_Action item 1_
From the review of The Invasion, return the passage that begins at the words "The Invasion. How" and stops after the words "it, doesn’t it?".
_Action item 2_
In the review of The Invasion, what are people infected by the alien virus like when they wake up?

_Page excerpt_
• • • •

The Invasion. How many people knew this was being released? I didn’t. Seems Warner Bros. didn’t put a lot of stock into either; no premier and a limited amount of advertising basically ensured this movie would receive little to no fanfare. Makes a person wonder whether the movie is worth watching, if the studio that made it didn’t think enough of it to market it, doesn’t it?
If you did manage to catch the trailer or a commercial you’d know The Invasion is really just the third (or maybe the fourth) remake of the science-fiction horror classic Invasion of the Body Snatchers, that has been dressed up to accommodate today’s political and socio-economic landscape. In this rendering, the alien virus has hitched a ride on the fragments of the space shuttle Patriots’ (in reality it would have been the Columbia) debris. It gains a quick foothold in the populace since the wreckage has dispersed over such a large area and pieces of it are being bought and sold on Ebay. Individuals don’t succumb to the virus until after they’ve fallen asleep, at which time the alien bug takes over the hosts mind and body. Upon awakening, the carriers retain all their memories — they’re just devoid of any personality or emotion. They’ve become walking, talking zombies; model citizens and “perfect” humans.

• • • •

_Data for review_

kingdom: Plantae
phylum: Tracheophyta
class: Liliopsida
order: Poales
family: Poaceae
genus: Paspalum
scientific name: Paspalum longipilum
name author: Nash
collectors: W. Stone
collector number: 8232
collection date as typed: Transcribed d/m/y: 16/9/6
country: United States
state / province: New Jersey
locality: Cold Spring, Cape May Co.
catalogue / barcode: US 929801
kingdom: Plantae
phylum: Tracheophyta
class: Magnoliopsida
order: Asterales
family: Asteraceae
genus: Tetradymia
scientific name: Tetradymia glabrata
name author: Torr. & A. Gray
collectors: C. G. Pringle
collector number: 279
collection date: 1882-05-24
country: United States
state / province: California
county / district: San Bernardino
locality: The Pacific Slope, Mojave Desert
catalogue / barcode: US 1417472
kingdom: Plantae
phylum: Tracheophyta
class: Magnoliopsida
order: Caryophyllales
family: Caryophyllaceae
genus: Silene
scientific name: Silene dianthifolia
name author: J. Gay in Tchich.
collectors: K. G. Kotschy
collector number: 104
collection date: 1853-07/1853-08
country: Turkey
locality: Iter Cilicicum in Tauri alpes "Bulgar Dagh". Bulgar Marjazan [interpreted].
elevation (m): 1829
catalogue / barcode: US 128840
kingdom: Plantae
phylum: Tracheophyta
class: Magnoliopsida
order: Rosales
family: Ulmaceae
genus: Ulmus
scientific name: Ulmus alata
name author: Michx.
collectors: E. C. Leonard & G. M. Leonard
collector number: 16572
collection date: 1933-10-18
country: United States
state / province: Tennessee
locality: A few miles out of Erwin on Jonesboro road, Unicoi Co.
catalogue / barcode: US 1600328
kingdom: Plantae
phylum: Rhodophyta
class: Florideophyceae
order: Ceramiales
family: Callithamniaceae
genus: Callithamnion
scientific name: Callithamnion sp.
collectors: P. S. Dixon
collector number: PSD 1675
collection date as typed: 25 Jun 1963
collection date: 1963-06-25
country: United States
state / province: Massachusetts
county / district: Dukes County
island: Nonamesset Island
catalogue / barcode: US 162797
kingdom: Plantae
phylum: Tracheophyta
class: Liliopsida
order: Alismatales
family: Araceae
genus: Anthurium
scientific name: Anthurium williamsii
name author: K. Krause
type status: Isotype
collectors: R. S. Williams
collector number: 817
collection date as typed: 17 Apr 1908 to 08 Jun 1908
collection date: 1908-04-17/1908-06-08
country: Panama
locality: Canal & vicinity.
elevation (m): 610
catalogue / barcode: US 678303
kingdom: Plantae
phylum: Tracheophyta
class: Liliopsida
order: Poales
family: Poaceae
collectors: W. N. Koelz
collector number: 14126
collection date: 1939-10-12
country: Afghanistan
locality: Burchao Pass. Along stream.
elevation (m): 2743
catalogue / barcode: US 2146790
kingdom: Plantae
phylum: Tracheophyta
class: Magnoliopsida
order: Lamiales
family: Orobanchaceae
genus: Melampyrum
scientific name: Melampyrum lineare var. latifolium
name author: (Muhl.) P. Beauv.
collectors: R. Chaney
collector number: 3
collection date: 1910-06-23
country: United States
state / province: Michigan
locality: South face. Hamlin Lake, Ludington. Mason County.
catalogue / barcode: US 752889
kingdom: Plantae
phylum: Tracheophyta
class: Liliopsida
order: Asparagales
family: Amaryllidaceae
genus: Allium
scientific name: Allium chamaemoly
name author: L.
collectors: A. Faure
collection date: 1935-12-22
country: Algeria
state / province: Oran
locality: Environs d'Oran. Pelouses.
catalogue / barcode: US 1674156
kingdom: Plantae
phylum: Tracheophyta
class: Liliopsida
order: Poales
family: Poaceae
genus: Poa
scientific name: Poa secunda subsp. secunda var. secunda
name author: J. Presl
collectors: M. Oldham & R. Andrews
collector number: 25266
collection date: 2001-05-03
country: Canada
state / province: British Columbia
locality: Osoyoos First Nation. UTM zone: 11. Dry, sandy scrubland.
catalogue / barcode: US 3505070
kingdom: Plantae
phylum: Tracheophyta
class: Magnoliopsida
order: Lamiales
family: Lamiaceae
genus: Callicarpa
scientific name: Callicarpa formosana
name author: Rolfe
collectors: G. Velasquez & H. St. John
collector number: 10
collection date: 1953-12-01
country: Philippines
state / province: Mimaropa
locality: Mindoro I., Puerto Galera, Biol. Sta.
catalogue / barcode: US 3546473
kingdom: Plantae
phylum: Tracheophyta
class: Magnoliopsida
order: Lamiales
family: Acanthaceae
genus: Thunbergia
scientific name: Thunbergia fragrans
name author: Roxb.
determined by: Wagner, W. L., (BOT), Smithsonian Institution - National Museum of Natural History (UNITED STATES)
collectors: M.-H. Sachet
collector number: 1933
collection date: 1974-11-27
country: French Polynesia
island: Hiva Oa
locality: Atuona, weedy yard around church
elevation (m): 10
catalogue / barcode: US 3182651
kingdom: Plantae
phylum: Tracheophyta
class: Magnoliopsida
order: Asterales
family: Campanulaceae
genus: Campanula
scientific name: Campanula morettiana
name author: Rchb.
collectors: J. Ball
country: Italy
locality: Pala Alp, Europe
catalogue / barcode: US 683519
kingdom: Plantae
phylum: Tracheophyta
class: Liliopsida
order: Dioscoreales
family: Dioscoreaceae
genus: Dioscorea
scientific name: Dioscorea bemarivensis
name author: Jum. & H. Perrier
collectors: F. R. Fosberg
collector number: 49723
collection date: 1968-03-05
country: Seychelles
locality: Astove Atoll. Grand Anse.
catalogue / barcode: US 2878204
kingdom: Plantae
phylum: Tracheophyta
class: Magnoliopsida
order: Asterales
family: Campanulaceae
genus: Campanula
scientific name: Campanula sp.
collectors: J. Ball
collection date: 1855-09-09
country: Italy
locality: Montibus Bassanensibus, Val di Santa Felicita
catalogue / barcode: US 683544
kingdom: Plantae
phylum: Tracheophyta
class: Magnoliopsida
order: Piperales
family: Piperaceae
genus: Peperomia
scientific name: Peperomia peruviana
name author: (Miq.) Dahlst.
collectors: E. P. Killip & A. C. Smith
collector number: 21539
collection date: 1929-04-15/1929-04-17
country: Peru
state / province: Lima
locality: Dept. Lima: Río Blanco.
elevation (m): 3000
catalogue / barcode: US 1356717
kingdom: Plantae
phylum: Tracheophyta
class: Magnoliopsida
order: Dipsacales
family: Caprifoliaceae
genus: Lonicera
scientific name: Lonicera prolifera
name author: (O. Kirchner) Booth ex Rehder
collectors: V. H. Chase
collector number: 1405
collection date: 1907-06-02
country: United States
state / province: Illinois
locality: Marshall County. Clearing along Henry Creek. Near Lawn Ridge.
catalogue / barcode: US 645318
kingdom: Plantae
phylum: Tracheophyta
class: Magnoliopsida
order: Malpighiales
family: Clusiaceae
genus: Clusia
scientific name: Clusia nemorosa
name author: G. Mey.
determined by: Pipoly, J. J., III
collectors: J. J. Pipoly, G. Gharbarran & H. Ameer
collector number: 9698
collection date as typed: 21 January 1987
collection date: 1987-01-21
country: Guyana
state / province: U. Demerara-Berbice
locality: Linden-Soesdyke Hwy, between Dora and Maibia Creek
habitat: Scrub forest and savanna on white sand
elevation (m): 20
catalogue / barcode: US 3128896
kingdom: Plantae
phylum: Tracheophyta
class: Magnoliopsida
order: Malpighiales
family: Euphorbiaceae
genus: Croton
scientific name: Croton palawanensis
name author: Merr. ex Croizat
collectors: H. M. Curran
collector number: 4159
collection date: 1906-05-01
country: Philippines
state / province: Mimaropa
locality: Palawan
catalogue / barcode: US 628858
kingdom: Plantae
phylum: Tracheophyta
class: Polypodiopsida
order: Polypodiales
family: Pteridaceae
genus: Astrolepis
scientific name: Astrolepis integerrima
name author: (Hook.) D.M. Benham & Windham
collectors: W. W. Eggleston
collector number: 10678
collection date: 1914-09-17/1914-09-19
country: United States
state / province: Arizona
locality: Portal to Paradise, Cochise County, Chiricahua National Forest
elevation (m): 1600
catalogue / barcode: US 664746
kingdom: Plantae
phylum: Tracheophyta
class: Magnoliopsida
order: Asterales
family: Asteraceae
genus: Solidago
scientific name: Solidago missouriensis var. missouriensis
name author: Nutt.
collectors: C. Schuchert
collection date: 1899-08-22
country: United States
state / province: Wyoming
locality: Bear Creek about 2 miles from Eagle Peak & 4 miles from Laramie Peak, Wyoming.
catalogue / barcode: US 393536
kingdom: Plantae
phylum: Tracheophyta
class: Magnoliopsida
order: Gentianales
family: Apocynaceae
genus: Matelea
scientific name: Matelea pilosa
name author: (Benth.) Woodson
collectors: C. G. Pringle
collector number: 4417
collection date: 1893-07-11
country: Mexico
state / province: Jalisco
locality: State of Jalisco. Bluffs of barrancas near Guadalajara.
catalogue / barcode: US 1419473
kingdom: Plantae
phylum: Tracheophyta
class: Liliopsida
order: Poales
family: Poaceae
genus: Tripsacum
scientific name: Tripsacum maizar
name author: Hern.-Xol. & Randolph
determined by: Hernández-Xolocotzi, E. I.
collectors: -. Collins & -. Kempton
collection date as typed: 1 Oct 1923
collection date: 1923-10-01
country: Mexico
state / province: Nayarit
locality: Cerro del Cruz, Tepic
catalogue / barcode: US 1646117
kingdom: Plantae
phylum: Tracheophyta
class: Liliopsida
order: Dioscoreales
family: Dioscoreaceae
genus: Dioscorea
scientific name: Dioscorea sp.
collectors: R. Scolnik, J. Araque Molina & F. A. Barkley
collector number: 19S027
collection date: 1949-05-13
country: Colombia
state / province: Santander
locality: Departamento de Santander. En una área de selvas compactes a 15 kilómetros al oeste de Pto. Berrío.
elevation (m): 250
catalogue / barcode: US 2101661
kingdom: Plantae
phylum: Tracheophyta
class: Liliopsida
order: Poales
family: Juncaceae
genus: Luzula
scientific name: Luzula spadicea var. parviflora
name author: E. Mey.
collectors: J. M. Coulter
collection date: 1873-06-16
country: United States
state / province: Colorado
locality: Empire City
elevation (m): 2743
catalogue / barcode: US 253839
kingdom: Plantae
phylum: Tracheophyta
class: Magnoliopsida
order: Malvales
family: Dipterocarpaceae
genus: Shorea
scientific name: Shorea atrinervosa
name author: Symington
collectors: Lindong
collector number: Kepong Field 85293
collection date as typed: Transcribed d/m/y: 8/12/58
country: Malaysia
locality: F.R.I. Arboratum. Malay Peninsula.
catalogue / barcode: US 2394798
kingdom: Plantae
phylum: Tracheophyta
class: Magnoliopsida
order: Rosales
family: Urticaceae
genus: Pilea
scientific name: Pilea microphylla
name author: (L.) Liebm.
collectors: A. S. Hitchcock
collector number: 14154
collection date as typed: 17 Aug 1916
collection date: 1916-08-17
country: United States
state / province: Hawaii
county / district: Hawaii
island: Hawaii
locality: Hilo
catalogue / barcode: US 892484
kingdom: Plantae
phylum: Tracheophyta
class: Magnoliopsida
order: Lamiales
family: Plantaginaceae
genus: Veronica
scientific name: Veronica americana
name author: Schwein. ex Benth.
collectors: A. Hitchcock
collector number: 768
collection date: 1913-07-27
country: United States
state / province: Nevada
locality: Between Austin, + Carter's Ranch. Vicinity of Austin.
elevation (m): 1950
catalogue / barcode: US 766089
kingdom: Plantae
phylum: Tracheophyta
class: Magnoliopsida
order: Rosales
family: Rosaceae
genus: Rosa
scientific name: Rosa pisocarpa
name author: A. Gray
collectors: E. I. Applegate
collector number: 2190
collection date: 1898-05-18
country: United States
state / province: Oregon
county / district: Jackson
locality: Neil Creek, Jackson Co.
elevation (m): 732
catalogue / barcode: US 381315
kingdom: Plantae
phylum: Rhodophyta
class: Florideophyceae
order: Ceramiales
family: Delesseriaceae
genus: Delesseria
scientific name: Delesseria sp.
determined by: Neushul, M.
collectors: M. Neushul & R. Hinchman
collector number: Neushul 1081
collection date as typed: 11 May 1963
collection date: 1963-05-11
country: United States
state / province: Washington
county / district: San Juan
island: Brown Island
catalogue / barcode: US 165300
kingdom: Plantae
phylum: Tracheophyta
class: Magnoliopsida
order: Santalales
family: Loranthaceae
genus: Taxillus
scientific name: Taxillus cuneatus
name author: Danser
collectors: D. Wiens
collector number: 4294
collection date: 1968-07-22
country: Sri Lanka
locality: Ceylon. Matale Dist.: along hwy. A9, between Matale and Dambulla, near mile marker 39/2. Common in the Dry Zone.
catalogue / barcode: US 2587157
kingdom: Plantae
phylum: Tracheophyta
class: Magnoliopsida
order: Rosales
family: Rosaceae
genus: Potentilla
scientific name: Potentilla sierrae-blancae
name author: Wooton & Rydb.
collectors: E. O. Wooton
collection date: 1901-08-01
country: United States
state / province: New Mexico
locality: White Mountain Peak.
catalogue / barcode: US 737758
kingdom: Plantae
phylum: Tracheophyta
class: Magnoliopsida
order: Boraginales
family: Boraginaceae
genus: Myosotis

• • • •

_Your solution 1_
The Invasion. How many people knew this was being released? I didn’t. Seems Warner Bros. didn’t put a lot of stock into either; no premier and a limited amount of advertising basically ensured this movie would receive little to no fanfare. Makes a person wonder whether the movie is worth watching, if the studio that made it didn’t think enough of it to market it, doesn’t it?

_Your solution 2_
They keep all their memories but have no personality or emotion.